→ What to produce:
Read the data below. Every line holding the string "TRIXIE" must be copied.

→ Input data:

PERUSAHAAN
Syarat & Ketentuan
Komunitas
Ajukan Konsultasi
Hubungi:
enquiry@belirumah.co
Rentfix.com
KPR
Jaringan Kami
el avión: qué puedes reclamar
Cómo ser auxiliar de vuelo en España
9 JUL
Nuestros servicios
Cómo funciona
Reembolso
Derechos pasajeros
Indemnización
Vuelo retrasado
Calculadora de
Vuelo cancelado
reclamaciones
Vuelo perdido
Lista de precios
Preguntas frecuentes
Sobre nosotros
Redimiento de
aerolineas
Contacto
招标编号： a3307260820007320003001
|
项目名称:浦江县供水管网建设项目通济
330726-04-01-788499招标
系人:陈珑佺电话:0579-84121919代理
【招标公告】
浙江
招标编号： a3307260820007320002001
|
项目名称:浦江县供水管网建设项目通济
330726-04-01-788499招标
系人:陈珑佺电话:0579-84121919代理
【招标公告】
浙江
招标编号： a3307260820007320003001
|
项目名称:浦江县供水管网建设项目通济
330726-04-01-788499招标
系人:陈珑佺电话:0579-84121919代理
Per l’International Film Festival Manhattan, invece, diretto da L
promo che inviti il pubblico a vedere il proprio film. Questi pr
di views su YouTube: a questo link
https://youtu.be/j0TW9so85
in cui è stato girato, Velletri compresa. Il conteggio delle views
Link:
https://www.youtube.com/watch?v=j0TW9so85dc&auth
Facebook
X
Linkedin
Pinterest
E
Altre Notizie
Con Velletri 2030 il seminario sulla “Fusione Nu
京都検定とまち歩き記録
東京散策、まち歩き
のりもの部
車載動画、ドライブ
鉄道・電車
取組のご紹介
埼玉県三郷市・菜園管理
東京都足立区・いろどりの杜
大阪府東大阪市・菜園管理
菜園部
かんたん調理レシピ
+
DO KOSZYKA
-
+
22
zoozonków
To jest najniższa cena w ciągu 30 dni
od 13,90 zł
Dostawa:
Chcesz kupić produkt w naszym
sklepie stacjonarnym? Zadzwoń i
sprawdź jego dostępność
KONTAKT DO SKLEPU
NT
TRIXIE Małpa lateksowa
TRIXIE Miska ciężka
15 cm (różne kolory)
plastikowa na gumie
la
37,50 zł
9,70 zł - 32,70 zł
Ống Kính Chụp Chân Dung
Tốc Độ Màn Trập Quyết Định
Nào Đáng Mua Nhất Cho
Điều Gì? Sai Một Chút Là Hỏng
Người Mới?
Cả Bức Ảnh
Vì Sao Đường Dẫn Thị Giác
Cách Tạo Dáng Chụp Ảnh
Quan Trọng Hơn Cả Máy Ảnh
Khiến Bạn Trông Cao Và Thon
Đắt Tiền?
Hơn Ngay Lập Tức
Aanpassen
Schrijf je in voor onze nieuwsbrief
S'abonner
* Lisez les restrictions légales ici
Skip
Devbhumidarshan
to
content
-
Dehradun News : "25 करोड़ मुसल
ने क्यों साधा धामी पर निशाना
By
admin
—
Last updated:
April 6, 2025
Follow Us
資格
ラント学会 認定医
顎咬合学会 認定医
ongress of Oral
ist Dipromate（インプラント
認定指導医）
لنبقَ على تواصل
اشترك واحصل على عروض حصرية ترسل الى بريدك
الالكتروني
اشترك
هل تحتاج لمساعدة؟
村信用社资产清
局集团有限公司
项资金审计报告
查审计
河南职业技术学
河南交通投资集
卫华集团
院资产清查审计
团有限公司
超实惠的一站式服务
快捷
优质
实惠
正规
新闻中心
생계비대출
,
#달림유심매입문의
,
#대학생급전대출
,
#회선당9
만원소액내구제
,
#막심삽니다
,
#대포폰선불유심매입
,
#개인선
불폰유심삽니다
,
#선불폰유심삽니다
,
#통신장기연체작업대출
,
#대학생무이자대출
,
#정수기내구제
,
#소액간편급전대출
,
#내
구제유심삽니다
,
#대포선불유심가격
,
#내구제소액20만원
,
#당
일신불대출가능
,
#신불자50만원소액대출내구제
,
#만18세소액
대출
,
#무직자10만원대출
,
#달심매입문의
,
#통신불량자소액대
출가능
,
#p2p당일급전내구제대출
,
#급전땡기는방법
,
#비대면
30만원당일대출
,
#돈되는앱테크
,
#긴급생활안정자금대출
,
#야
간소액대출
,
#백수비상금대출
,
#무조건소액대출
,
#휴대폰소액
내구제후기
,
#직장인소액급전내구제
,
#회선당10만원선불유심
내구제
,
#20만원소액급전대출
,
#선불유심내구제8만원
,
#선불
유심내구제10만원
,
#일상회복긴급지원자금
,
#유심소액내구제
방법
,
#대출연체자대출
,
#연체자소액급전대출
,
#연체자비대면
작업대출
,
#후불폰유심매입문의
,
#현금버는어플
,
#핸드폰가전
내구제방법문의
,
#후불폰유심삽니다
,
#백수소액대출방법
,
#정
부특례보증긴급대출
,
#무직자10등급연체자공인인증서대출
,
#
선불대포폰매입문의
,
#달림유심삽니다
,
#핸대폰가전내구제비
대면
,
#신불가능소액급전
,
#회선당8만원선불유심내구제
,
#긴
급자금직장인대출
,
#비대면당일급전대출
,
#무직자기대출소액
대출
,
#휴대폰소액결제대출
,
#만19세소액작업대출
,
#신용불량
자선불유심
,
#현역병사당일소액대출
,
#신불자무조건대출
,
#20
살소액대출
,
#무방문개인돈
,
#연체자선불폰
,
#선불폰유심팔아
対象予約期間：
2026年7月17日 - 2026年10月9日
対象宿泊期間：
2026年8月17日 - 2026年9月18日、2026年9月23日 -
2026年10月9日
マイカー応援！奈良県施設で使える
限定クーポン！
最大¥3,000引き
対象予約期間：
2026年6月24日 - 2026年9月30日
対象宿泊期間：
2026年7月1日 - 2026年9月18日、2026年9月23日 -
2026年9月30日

→ Solution for this task:
TRIXIE Małpa lateksowa
TRIXIE Miska ciężka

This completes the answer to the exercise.